The success of a mental healthcare service such as occupational therapy requires understanding of the purpose and contribution of occupational therapy as part of the holistic treatment of mental illness. It is therefore essential that staff, patients and family are educated regarding the role of occupational therapy in treatment.

The students increased awareness around occupational therapy by developing an occupational therapy notice-board and banner, done in task-orientated groups with patients. A netball mini-league was hosted in the courtyard as part of occupational therapy awareness week and the positive response from patients and staff reflected the success of events: such sports highlight the therapeutic use of activities as applied in occupational therapy.

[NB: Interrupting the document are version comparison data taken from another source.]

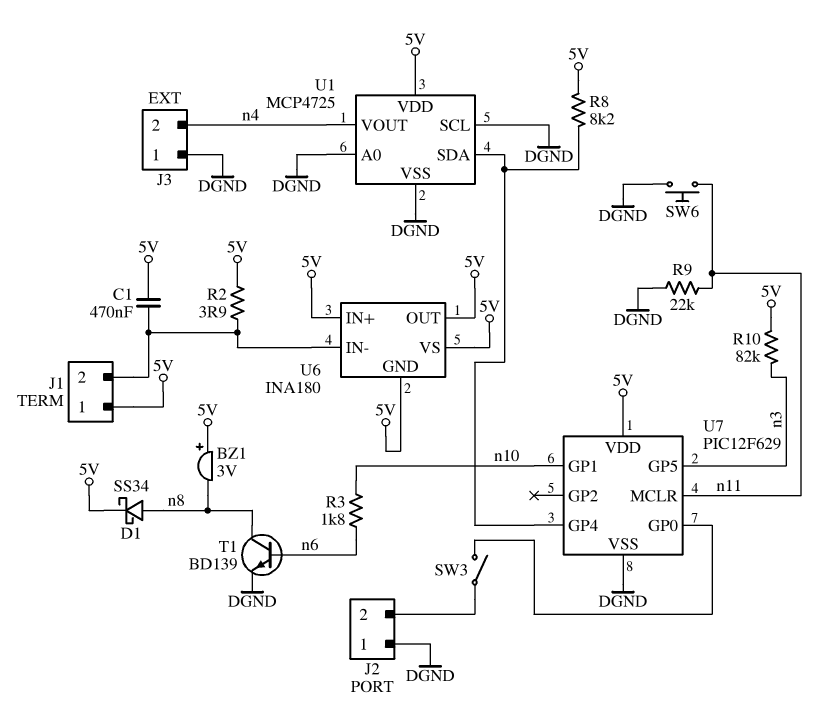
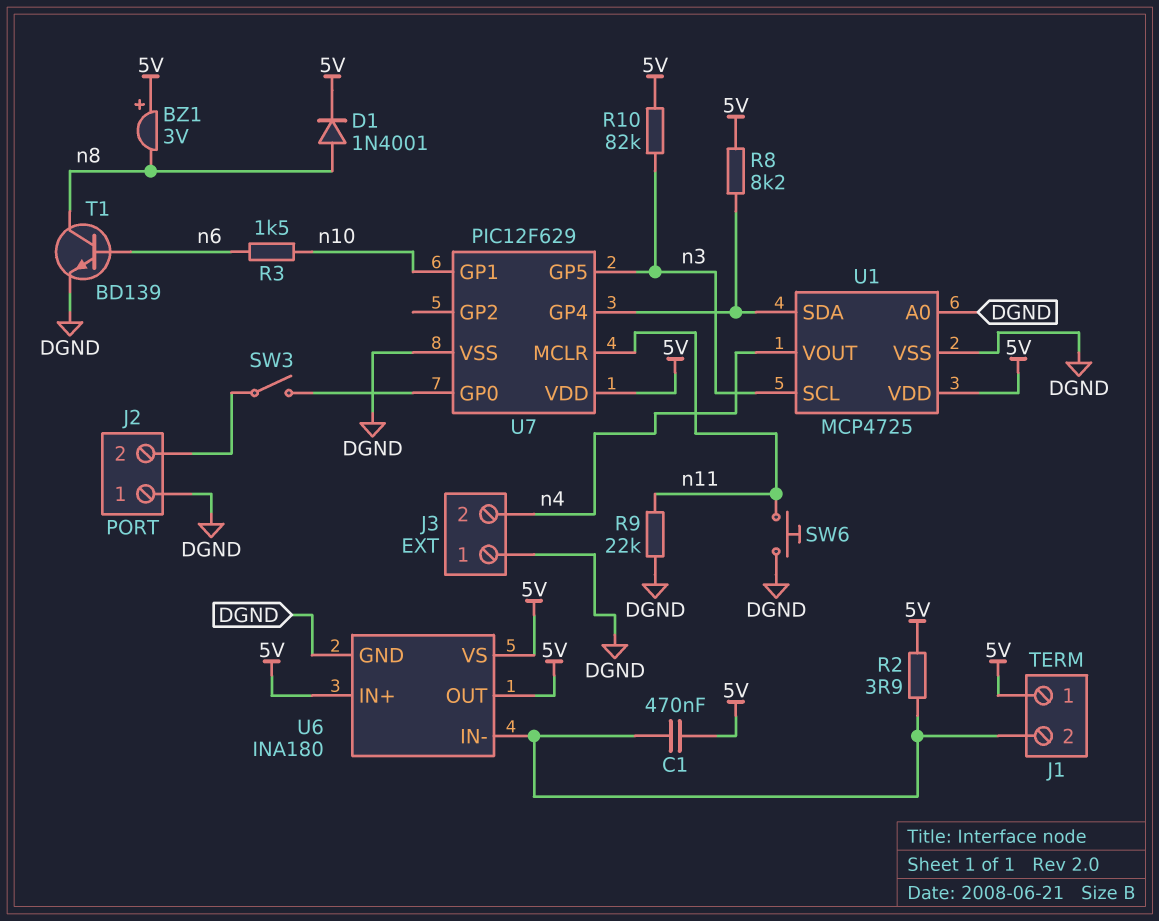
D1: schottky SS34 (A n8, K 5V) -> diode 1N4001 (A n8, K 5V)
R3: 1.8k (n6, n10) -> 1.5k (n6, n10)
U1 pin SCL: DGND -> n3
U6 pin GND: 5V -> DGND

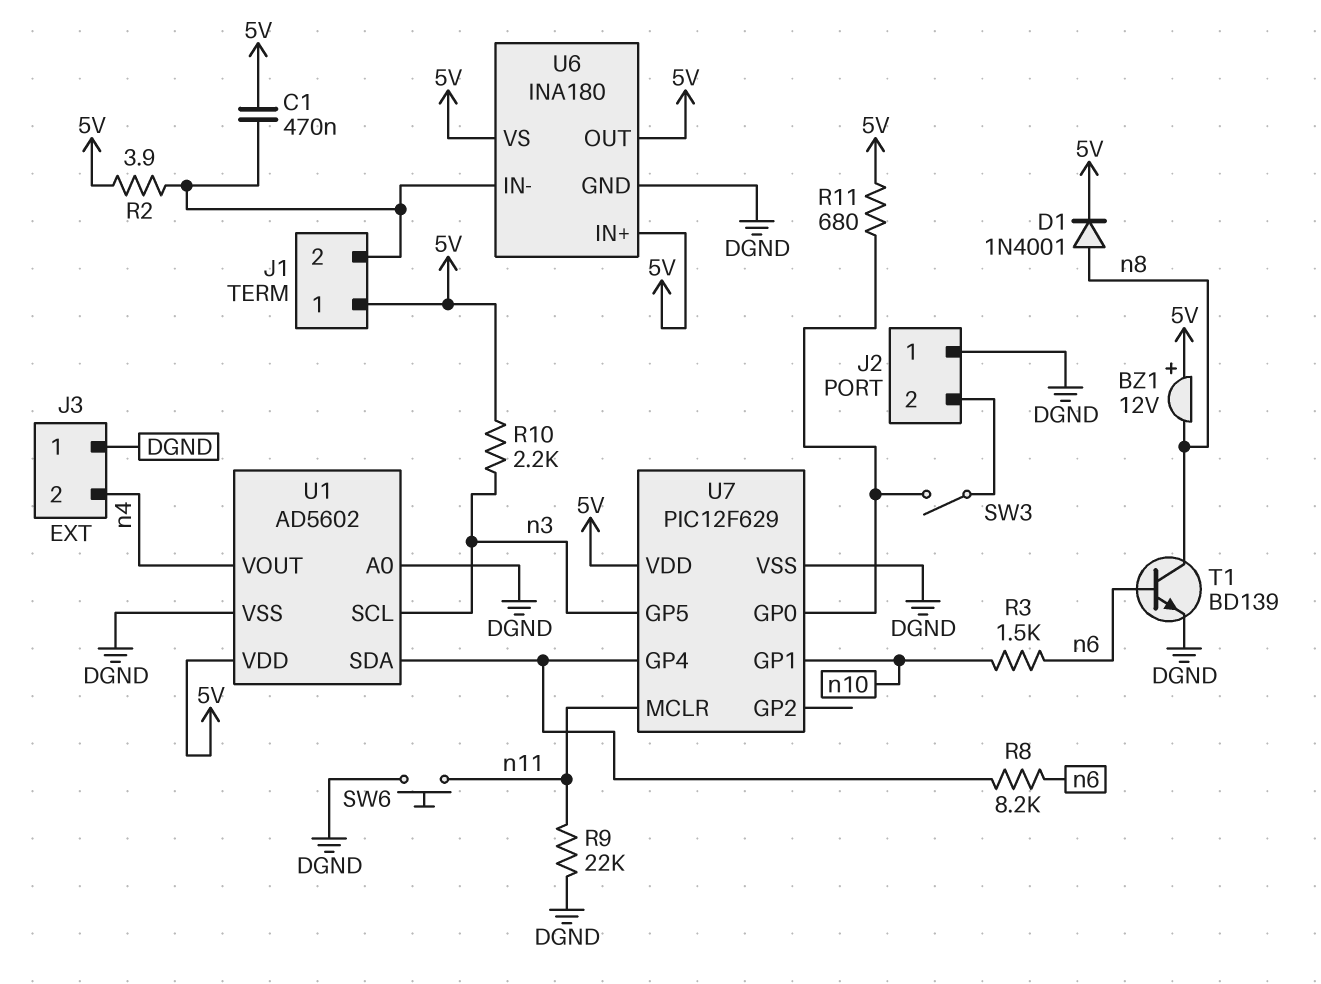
BZ1: buzzer 3V (plus 5V, minus n8) -> buzzer 12V (plus 5V, minus n8)
R8: 8.2k (5V, U1/SDA) -> 8.2k (U1/SDA, n6)
R10: 82k (5V, n3) -> 2.2k (5V, n3)
R11: none -> 680 (5V, U7/GP0)
U1: MCP4725 -> AD5602

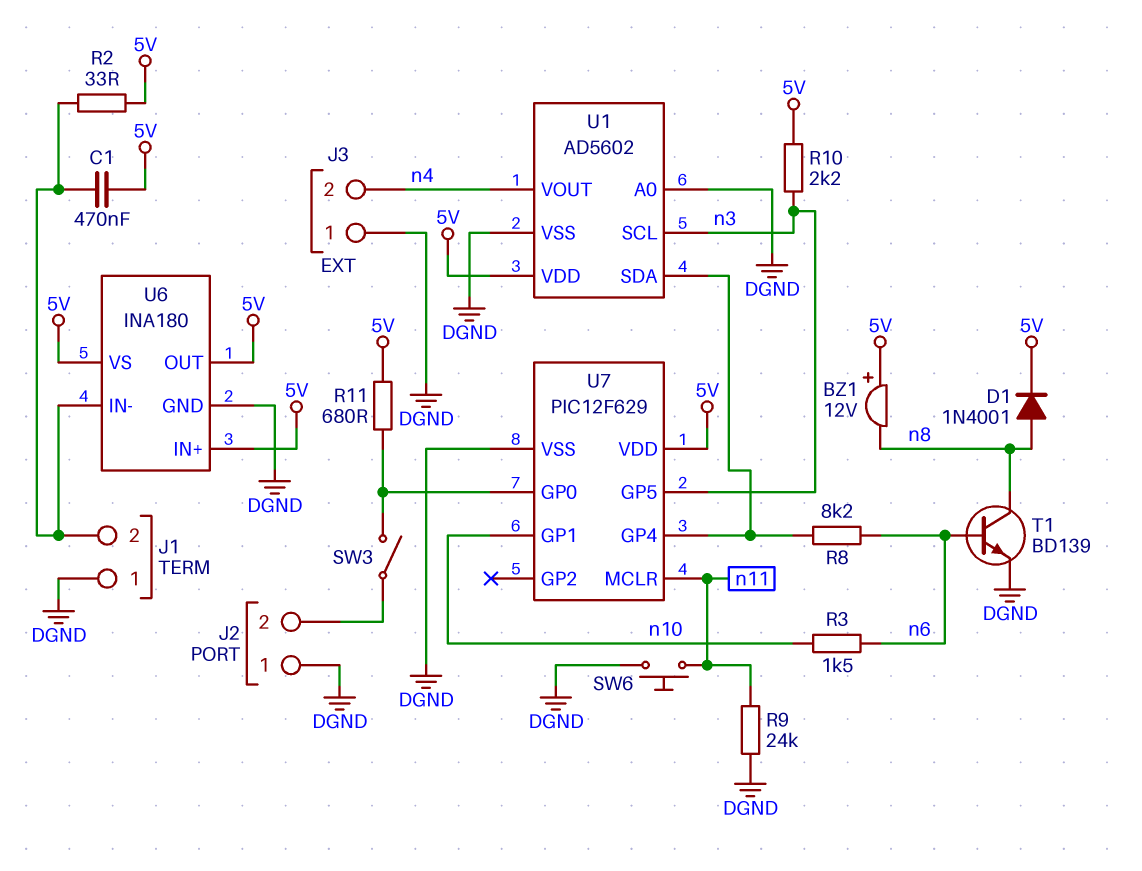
J1 pin 1: 5V -> DGND
R2: 3.9 (5V, J1/2) -> 33 (5V, J1/2)
R9: 22k (DGND, n11) -> 24k (DGND, n11)

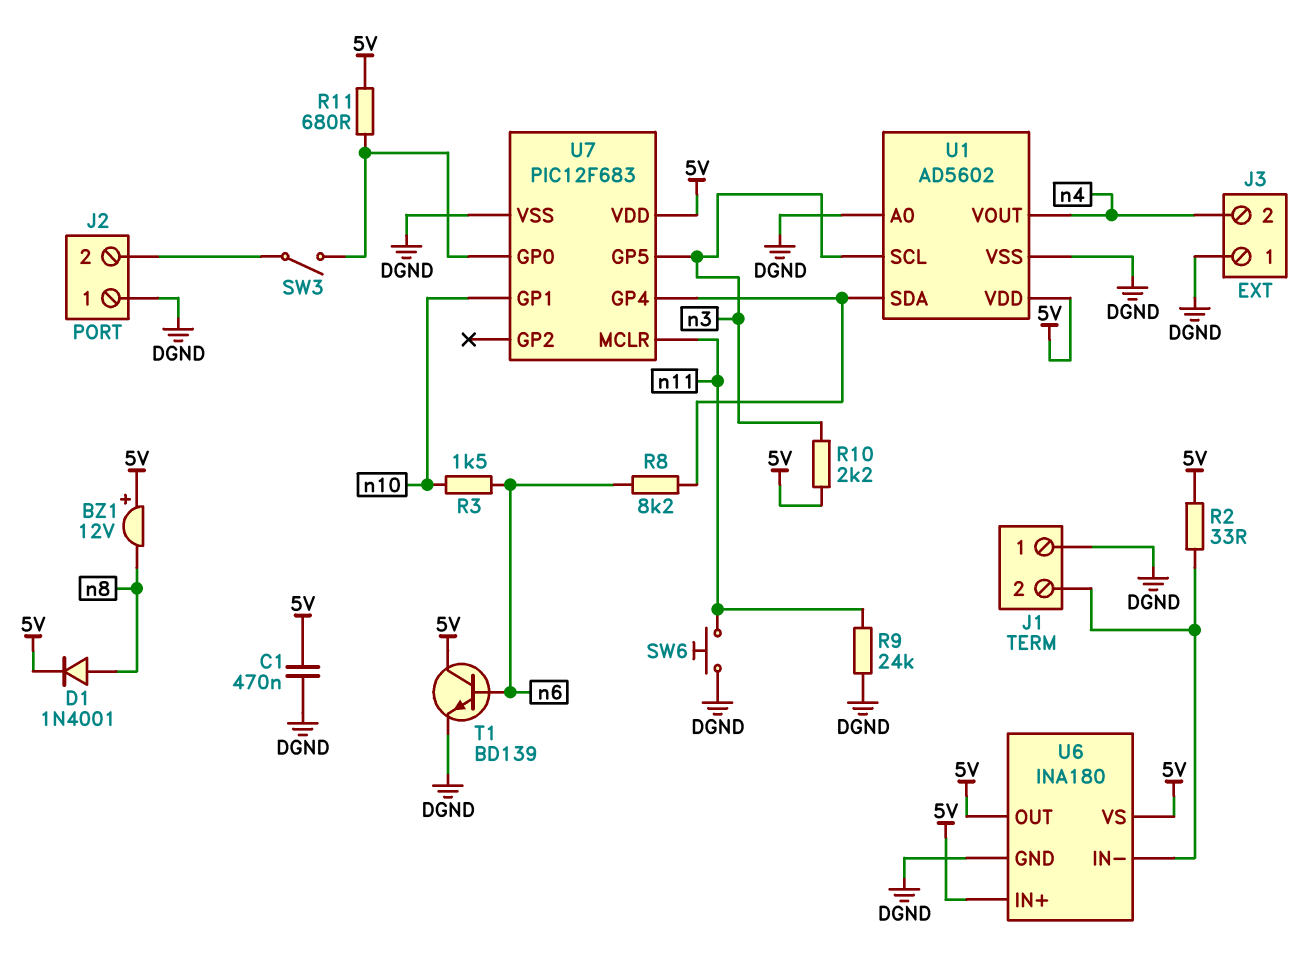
C1: 470nF (5V, J1/2) -> 470nF (5V, DGND)
T1: NPN BD139 (B n6, C n8, E DGND) -> NPN BD139 (B n6, C 5V, E DGND)
U7: PIC12F629 -> PIC12F683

The value of psychomotor activity was also evident in the spontaneous physical and social responses elicited during daily exercises presented on weekday mornings which included adapted volleyball, line dancing, netball, breathing and controlled stretching exercises. The contribution of energetic music and the opportunity for social interaction resulted in a steady increase in attendance of these exercise by both patients and nursing staff. It was encouraging to witness how the social interaction between the patients increased during the morning exercise routine. The benefit of establishing a routine for the patients was also evident.

The manner in which staff members welcomed the occupational therapy created a professional environment that was conducive to the students' growth as well as to the establishment of occupational therapy services. The students experienced the multidisciplinary team to be a well-oiled and successfully functioning team. It was an encouraging experience for them to see how competent the nurses were in fulfilling their duties and to experience the respectful approaches that each team member had towards one another.

The first seven weeks of this service may be regarded as the loosening of the soil and planting of the seedlings, but it is hoped that this young garden will bear many fruits in future. The opportunities for development and expansion of future occupational therapy services within Steve Biko Academic Hospital’s Psychiatric Unit as well as mental healthcare facilities remain endless. The therapist who is involved in starting such a service will be part of a rewarding and exciting challenge that he/she will surely never forget.

The students are grateful that they had the opportunity to be the first ever fourth-year students involved in providing an occupational therapy service in the psychiatric ward of Steve Biko Academic Hospital.